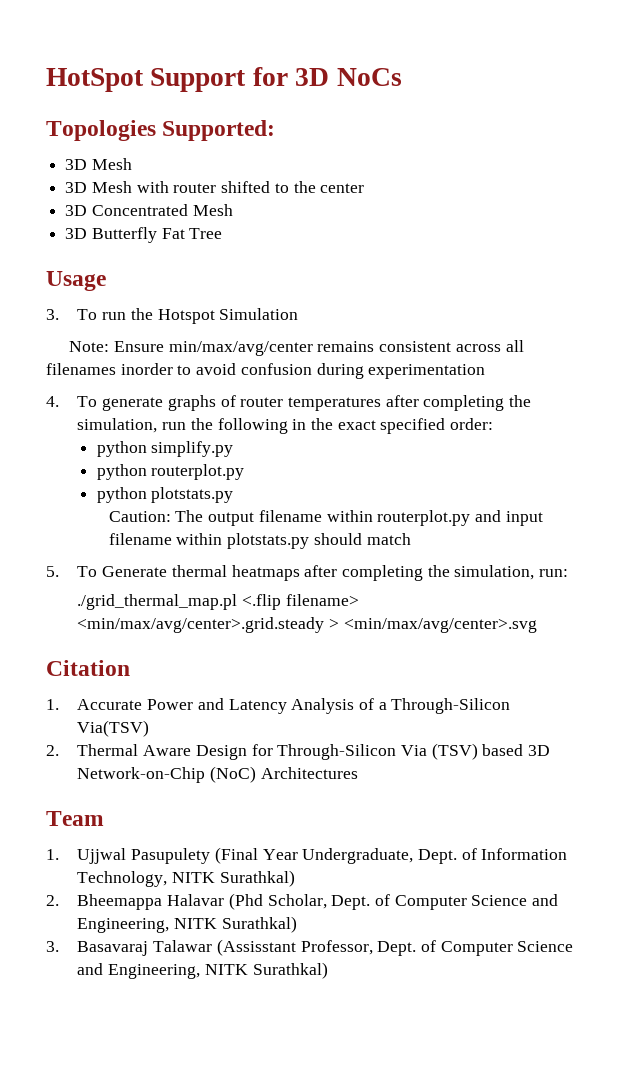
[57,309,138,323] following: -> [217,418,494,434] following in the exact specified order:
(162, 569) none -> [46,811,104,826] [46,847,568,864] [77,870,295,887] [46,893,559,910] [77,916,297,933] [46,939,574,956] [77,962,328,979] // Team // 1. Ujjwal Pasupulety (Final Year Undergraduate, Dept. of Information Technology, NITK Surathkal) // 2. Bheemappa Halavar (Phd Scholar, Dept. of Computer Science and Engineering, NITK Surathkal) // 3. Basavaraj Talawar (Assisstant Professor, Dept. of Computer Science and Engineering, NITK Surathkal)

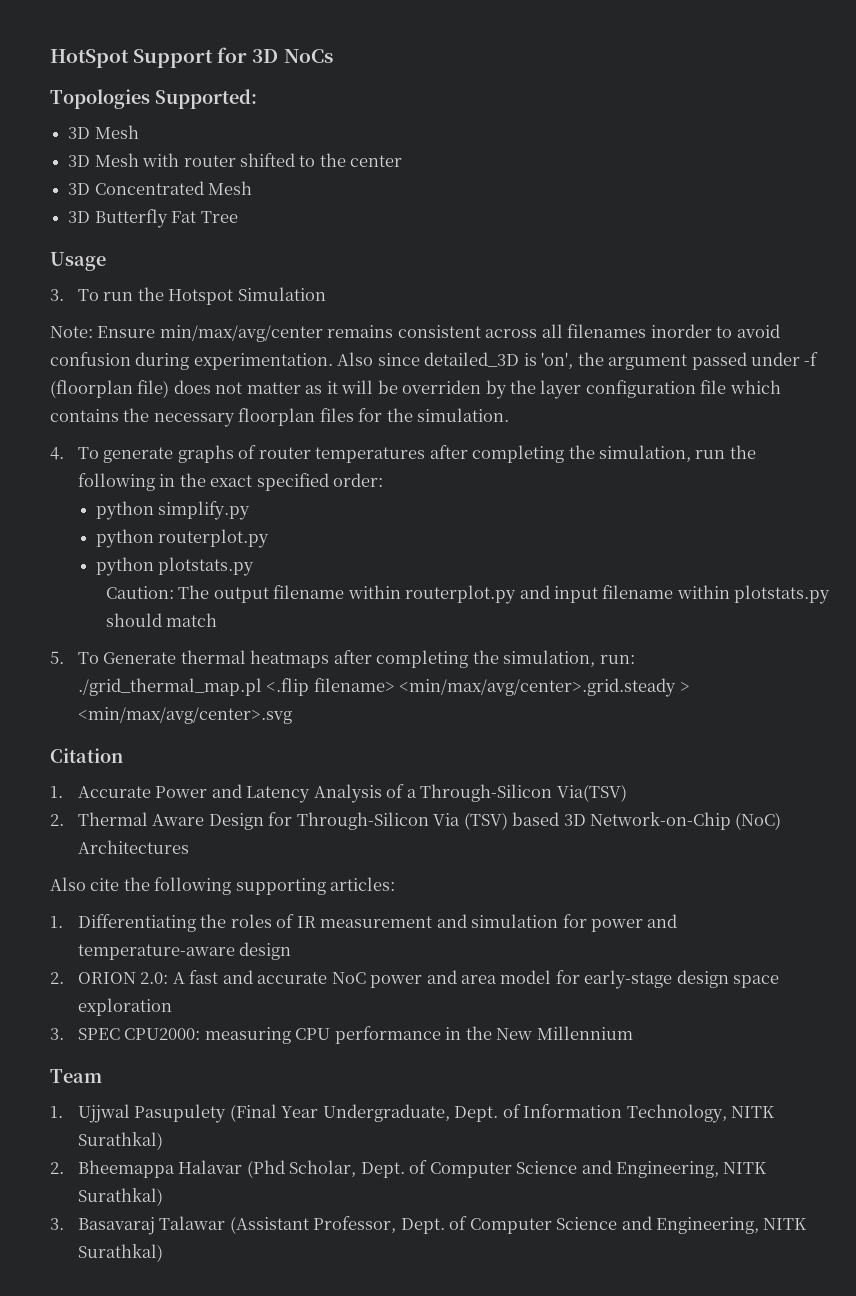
[368,364,486,379] experimentation -> [193,352,819,370] [50,380,781,399] [50,408,510,427] experimentation. Also since detailed_3D is 'on', the argument passed under -f (floorplan file) does not matter as it will be overriden by the layer configuration file which contains the necessary floorplan files for the simulation.
(358, 773) none -> [50,877,396,895] [50,914,678,932] [77,942,292,960] [50,970,780,989] [77,998,172,1016] [50,1026,633,1044] // Also cite the following supporting articles: // 1. Differentiating the roles of IR measurement and simulation for power and temperature-aware design // 2. ORION 2.0: A fast and accurate NoC power and area model for early-stage design space exploration // 3. SPEC CPU2000: measuring CPU performance in the New Millennium
[216,939,296,956] (Assisstant -> [229,1216,309,1234] (Assistant

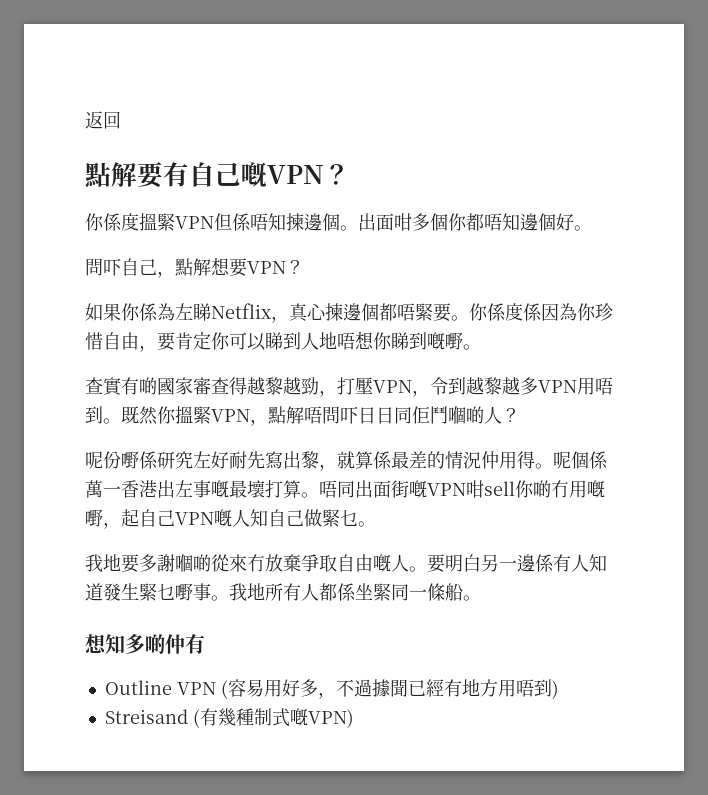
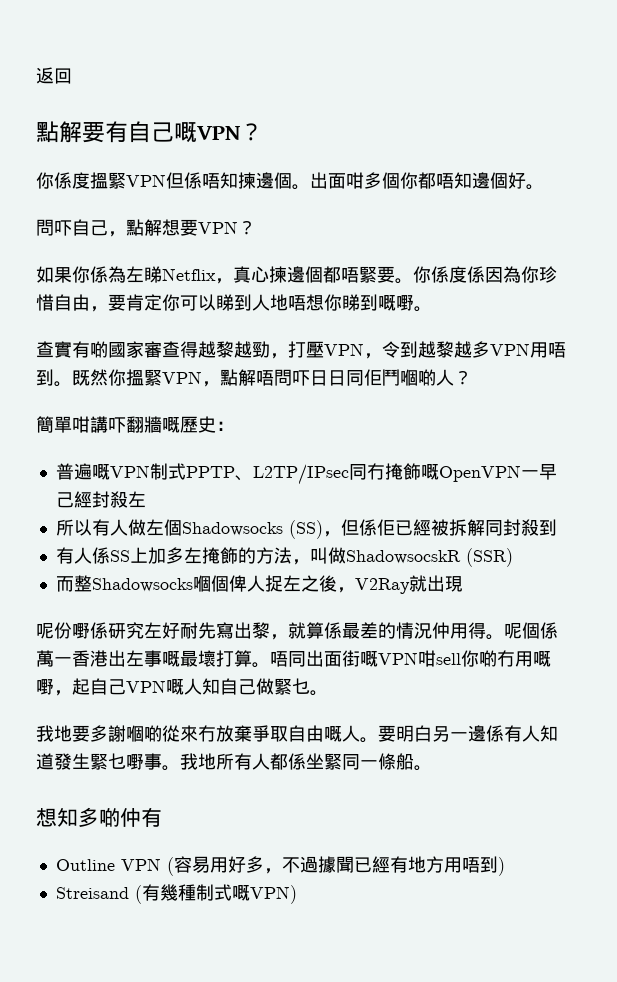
(520, 415) none -> [36,416,234,433] [55,463,557,485] [55,491,146,508] [55,519,557,539] [55,547,513,567] [55,575,463,594] // 簡單咁講吓翻牆嘅歷史： // 普遍嘅VPN制式PPTP、L2TP/IPsec同冇掩飾嘅OpenVPN一早己經封殺左 // 所以有人做左個Shadowsocks (SS)，但係佢已經被拆解同封殺到 // 有人係SS上加多左掩飾的方法，叫做ShadowsocskR (SSR) // 而整Shadowsocks嗰個俾人捉左之後，V2Ray就出現

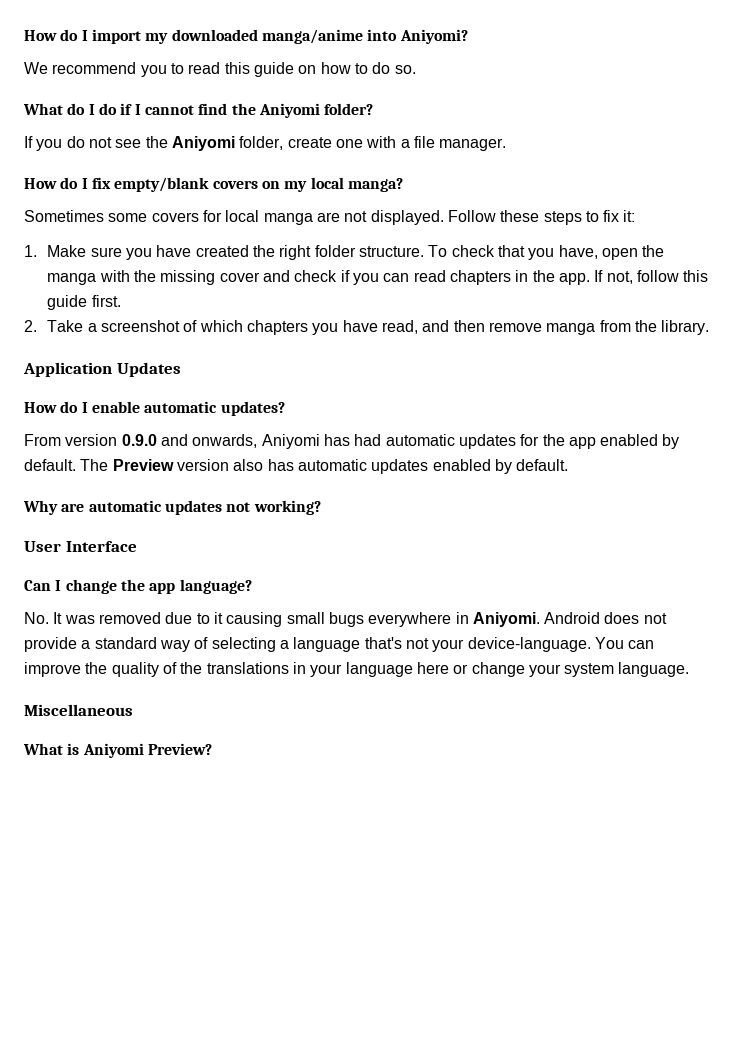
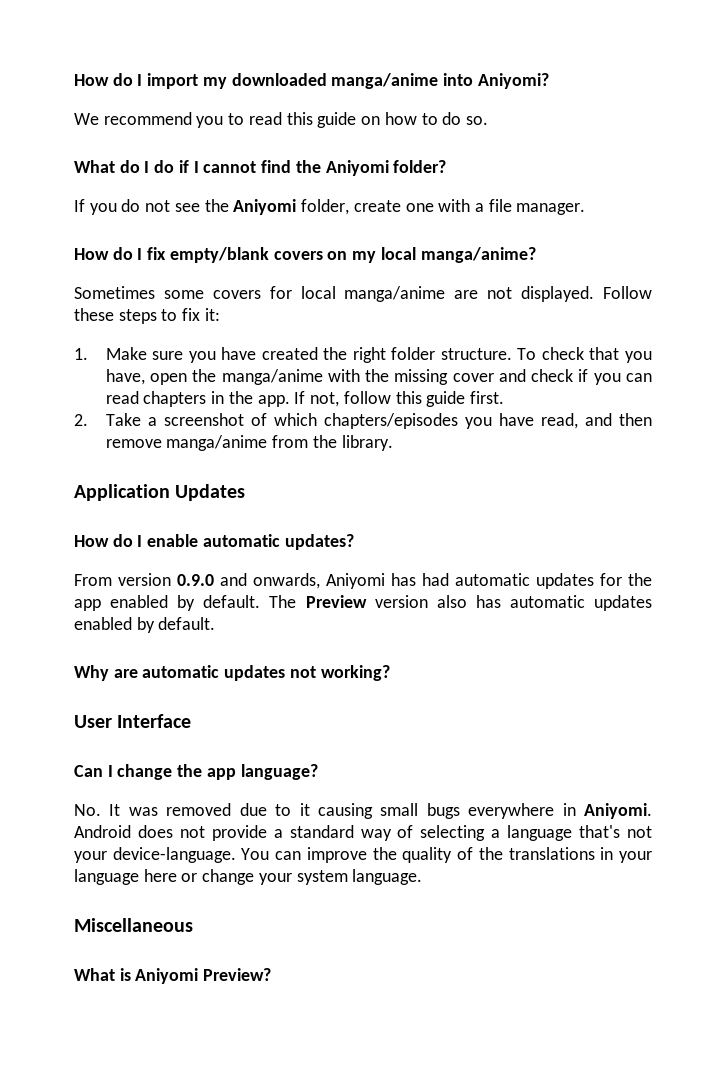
[347,178,403,192] manga? -> [420,247,536,263] manga/anime?
[263,213,313,225] manga -> [344,286,446,302] manga/anime
[47,273,97,285] manga -> [221,369,323,385] manga/anime
[247,320,309,335] chapters -> [323,413,458,429] chapters/episodes
[546,323,596,335] manga -> [166,435,268,451] manga/anime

> Problem: Repeat the listing verbatim without its pictures.

> Exercise result:
[57,309,138,323] following: -> [217,418,494,434] following in the exact specified order:
(162, 569) none -> [46,811,104,826] [46,847,568,864] [77,870,295,887] [46,893,559,910] [77,916,297,933] [46,939,574,956] [77,962,328,979] // Team // 1. Ujjwal Pasupulety (Final Year Undergraduate, Dept. of Information Technology, NITK Surathkal) // 2. Bheemappa Halavar (Phd Scholar, Dept. of Computer Science and Engineering, NITK Surathkal) // 3. Basavaraj Talawar (Assisstant Professor, Dept. of Computer Science and Engineering, NITK Surathkal)

[368,364,486,379] experimentation -> [193,352,819,370] [50,380,781,399] [50,408,510,427] experimentation. Also since detailed_3D is 'on', the argument passed under -f (floorplan file) does not matter as it will be overriden by the layer configuration file which contains the necessary floorplan files for the simulation.
(358, 773) none -> [50,877,396,895] [50,914,678,932] [77,942,292,960] [50,970,780,989] [77,998,172,1016] [50,1026,633,1044] // Also cite the following supporting articles: // 1. Differentiating the roles of IR measurement and simulation for power and temperature-aware design // 2. ORION 2.0: A fast and accurate NoC power and area model for early-stage design space exploration // 3. SPEC CPU2000: measuring CPU performance in the New Millennium
[216,939,296,956] (Assisstant -> [229,1216,309,1234] (Assistant

(520, 415) none -> [36,416,234,433] [55,463,557,485] [55,491,146,508] [55,519,557,539] [55,547,513,567] [55,575,463,594] // 簡單咁講吓翻牆嘅歷史： // 普遍嘅VPN制式PPTP、L2TP/IPsec同冇掩飾嘅OpenVPN一早己經封殺左 // 所以有人做左個Shadowsocks (SS)，但係佢已經被拆解同封殺到 // 有人係SS上加多左掩飾的方法，叫做ShadowsocskR (SSR) // 而整Shadowsocks嗰個俾人捉左之後，V2Ray就出現

[347,178,403,192] manga? -> [420,247,536,263] manga/anime?
[263,213,313,225] manga -> [344,286,446,302] manga/anime
[47,273,97,285] manga -> [221,369,323,385] manga/anime
[247,320,309,335] chapters -> [323,413,458,429] chapters/episodes
[546,323,596,335] manga -> [166,435,268,451] manga/anime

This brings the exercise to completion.